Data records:
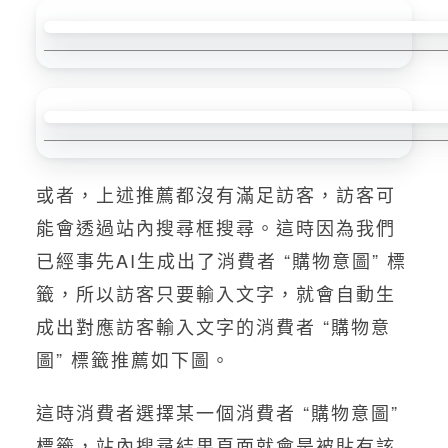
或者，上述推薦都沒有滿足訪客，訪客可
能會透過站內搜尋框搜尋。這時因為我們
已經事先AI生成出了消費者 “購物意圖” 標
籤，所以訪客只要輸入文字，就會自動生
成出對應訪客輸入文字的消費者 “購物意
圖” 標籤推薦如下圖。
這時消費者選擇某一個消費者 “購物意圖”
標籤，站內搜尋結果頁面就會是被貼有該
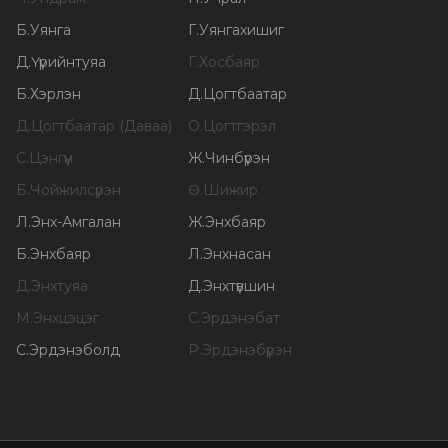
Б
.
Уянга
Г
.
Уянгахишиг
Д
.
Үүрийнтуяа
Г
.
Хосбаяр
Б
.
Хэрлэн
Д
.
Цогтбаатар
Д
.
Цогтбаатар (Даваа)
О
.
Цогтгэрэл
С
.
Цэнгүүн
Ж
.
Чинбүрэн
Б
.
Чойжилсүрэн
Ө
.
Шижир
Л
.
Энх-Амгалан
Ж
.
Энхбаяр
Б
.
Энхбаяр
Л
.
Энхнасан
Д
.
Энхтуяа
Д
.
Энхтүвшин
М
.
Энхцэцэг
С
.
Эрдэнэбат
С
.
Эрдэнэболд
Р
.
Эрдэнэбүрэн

*WHAT TO WORK ON*: Skip every picture and transcribe the data above exactly.

*ANSWER AREA*:
或者，上述推薦都沒有滿足訪客，訪客可
能會透過站內搜尋框搜尋。這時因為我們
已經事先AI生成出了消費者 “購物意圖” 標
籤，所以訪客只要輸入文字，就會自動生
成出對應訪客輸入文字的消費者 “購物意
圖” 標籤推薦如下圖。
這時消費者選擇某一個消費者 “購物意圖”
標籤，站內搜尋結果頁面就會是被貼有該
Б
.
Уянга
Г
.
Уянгахишиг
Д
.
Үүрийнтуяа
Г
.
Хосбаяр
Б
.
Хэрлэн
Д
.
Цогтбаатар
Д
.
Цогтбаатар (Даваа)
О
.
Цогтгэрэл
С
.
Цэнгүүн
Ж
.
Чинбүрэн
Б
.
Чойжилсүрэн
Ө
.
Шижир
Л
.
Энх-Амгалан
Ж
.
Энхбаяр
Б
.
Энхбаяр
Л
.
Энхнасан
Д
.
Энхтуяа
Д
.
Энхтүвшин
М
.
Энхцэцэг
С
.
Эрдэнэбат
С
.
Эрдэнэболд
Р
.
Эрдэнэбүрэн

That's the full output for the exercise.